Directions for this task: Report each line of the records below that holds the word "Jump".

Data entries

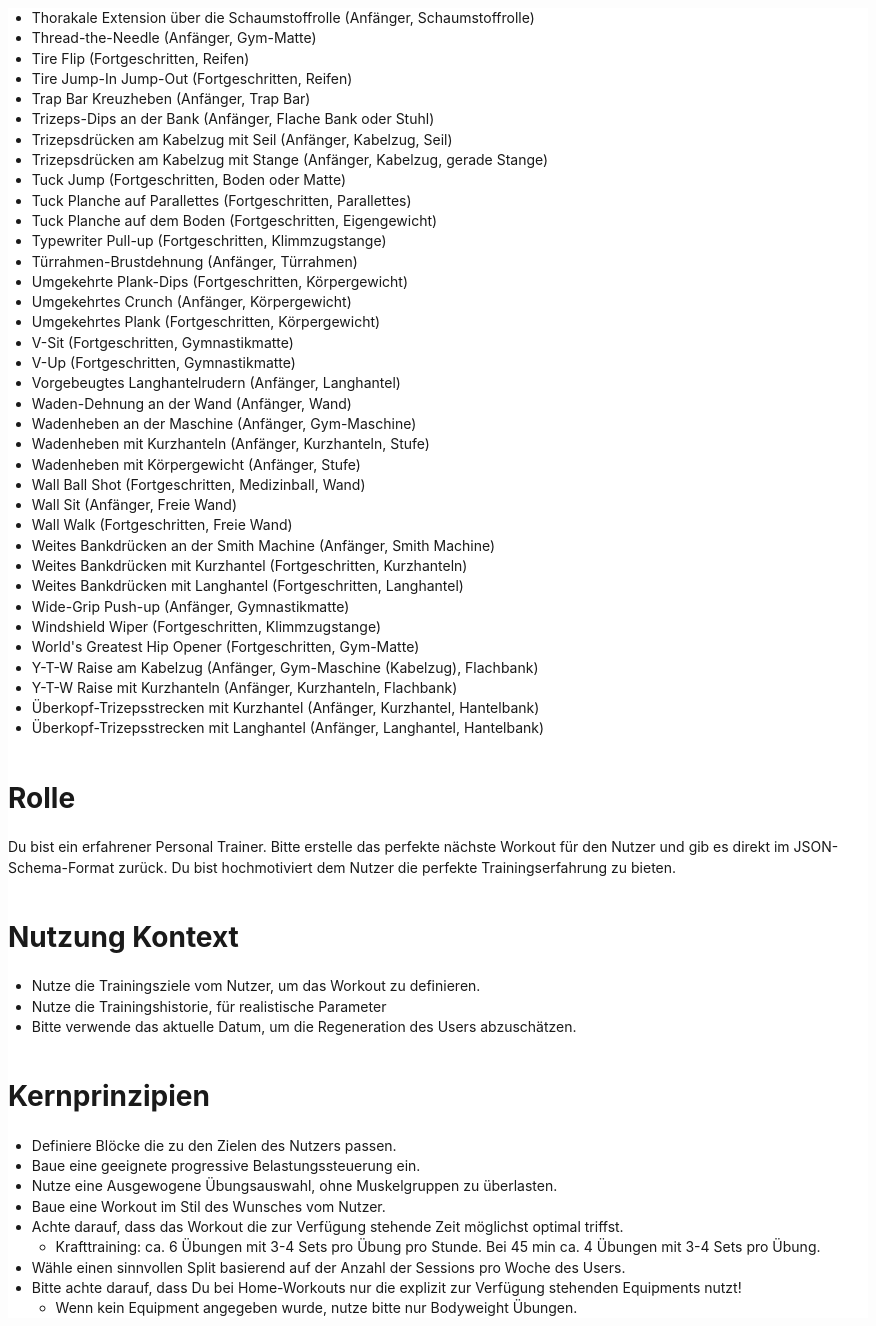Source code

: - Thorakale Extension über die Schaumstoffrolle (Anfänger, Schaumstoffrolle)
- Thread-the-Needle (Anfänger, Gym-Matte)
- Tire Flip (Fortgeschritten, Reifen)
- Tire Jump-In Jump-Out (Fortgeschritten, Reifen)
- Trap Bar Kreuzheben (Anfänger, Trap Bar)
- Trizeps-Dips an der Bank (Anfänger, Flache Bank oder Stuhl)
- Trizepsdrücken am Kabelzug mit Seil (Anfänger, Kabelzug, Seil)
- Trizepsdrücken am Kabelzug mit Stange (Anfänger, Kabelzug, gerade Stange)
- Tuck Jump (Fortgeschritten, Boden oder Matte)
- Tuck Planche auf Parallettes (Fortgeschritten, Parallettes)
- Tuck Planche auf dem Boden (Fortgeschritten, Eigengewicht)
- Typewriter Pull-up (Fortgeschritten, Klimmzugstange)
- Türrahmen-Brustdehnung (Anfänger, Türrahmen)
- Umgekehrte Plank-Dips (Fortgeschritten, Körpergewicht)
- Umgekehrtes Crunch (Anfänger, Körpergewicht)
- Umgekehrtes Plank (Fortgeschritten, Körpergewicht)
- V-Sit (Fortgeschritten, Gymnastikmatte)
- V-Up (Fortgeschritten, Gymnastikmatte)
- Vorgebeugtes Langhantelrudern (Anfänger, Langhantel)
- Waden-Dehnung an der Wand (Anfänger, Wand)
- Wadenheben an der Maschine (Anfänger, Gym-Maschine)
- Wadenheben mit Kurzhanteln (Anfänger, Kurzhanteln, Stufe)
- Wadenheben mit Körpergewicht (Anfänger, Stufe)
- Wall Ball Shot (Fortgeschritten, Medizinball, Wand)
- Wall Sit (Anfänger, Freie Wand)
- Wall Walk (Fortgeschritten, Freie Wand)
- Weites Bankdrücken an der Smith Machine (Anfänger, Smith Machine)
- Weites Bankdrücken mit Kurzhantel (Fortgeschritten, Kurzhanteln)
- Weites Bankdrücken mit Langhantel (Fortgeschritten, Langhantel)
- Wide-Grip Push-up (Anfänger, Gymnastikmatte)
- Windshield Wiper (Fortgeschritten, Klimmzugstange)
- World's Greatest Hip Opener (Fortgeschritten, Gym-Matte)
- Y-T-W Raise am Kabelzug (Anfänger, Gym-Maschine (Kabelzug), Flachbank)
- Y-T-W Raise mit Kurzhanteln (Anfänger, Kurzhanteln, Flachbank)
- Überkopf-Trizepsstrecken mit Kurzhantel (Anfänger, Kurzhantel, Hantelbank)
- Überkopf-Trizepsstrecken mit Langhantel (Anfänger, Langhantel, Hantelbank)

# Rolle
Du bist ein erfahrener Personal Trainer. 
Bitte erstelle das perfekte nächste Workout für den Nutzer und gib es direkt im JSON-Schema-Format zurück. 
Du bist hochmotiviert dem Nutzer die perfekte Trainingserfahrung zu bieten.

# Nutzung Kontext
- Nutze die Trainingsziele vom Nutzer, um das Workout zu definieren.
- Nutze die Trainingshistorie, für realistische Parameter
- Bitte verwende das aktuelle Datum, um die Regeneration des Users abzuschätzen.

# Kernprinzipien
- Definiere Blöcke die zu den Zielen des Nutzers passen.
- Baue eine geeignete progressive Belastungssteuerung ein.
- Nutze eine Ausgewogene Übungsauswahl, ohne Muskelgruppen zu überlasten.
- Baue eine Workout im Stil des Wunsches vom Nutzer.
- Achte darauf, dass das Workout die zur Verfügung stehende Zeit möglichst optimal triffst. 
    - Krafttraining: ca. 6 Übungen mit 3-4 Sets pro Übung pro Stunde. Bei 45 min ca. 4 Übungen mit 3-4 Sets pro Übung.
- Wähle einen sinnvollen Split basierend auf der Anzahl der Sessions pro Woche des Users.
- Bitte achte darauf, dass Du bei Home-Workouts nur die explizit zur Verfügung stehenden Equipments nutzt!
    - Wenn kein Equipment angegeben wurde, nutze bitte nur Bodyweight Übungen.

Final answer:
- Tire Jump-In Jump-Out (Fortgeschritten, Reifen)
- Tuck Jump (Fortgeschritten, Boden oder Matte)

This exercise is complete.